## Requirement
Rewrite the listing below with every "common name" changed to "vernacular name" and nothing else altered.

## Task data

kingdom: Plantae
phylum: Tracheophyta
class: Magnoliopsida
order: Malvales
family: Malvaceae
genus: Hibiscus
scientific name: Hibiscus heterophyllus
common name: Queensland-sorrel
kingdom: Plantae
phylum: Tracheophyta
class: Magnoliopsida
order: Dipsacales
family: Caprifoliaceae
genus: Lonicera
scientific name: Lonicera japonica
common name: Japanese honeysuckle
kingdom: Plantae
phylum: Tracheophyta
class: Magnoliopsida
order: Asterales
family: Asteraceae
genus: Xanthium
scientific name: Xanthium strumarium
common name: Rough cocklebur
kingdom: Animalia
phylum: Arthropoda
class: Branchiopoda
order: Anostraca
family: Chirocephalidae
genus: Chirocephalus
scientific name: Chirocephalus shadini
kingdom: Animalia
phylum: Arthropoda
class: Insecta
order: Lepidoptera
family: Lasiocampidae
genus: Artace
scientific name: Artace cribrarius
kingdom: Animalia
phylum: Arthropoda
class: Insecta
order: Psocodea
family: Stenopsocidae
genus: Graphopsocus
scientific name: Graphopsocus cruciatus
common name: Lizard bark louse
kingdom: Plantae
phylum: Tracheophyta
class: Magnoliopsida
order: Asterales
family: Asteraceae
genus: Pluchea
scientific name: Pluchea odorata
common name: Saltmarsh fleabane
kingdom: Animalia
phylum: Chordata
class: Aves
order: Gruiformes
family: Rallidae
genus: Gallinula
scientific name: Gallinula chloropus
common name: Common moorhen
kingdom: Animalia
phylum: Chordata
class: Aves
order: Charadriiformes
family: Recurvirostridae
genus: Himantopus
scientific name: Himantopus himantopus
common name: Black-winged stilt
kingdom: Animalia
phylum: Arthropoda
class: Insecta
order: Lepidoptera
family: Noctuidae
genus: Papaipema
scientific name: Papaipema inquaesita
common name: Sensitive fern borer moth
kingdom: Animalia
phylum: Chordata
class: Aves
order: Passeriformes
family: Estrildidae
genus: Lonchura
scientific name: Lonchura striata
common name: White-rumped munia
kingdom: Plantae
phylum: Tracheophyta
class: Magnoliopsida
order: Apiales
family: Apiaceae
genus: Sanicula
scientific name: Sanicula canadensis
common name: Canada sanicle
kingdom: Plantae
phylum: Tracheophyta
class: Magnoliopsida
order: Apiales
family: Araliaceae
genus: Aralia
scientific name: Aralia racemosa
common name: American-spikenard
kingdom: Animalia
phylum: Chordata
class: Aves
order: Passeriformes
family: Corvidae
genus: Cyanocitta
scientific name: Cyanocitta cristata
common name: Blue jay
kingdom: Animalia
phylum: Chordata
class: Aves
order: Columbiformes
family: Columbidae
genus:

## Reply
kingdom: Plantae
phylum: Tracheophyta
class: Magnoliopsida
order: Malvales
family: Malvaceae
genus: Hibiscus
scientific name: Hibiscus heterophyllus
vernacular name: Queensland-sorrel
kingdom: Plantae
phylum: Tracheophyta
class: Magnoliopsida
order: Dipsacales
family: Caprifoliaceae
genus: Lonicera
scientific name: Lonicera japonica
vernacular name: Japanese honeysuckle
kingdom: Plantae
phylum: Tracheophyta
class: Magnoliopsida
order: Asterales
family: Asteraceae
genus: Xanthium
scientific name: Xanthium strumarium
vernacular name: Rough cocklebur
kingdom: Animalia
phylum: Arthropoda
class: Branchiopoda
order: Anostraca
family: Chirocephalidae
genus: Chirocephalus
scientific name: Chirocephalus shadini
kingdom: Animalia
phylum: Arthropoda
class: Insecta
order: Lepidoptera
family: Lasiocampidae
genus: Artace
scientific name: Artace cribrarius
kingdom: Animalia
phylum: Arthropoda
class: Insecta
order: Psocodea
family: Stenopsocidae
genus: Graphopsocus
scientific name: Graphopsocus cruciatus
vernacular name: Lizard bark louse
kingdom: Plantae
phylum: Tracheophyta
class: Magnoliopsida
order: Asterales
family: Asteraceae
genus: Pluchea
scientific name: Pluchea odorata
vernacular name: Saltmarsh fleabane
kingdom: Animalia
phylum: Chordata
class: Aves
order: Gruiformes
family: Rallidae
genus: Gallinula
scientific name: Gallinula chloropus
vernacular name: Common moorhen
kingdom: Animalia
phylum: Chordata
class: Aves
order: Charadriiformes
family: Recurvirostridae
genus: Himantopus
scientific name: Himantopus himantopus
vernacular name: Black-winged stilt
kingdom: Animalia
phylum: Arthropoda
class: Insecta
order: Lepidoptera
family: Noctuidae
genus: Papaipema
scientific name: Papaipema inquaesita
vernacular name: Sensitive fern borer moth
kingdom: Animalia
phylum: Chordata
class: Aves
order: Passeriformes
family: Estrildidae
genus: Lonchura
scientific name: Lonchura striata
vernacular name: White-rumped munia
kingdom: Plantae
phylum: Tracheophyta
class: Magnoliopsida
order: Apiales
family: Apiaceae
genus: Sanicula
scientific name: Sanicula canadensis
vernacular name: Canada sanicle
kingdom: Plantae
phylum: Tracheophyta
class: Magnoliopsida
order: Apiales
family: Araliaceae
genus: Aralia
scientific name: Aralia racemosa
vernacular name: American-spikenard
kingdom: Animalia
phylum: Chordata
class: Aves
order: Passeriformes
family: Corvidae
genus: Cyanocitta
scientific name: Cyanocitta cristata
vernacular name: Blue jay
kingdom: Animalia
phylum: Chordata
class: Aves
order: Columbiformes
family: Columbidae
genus:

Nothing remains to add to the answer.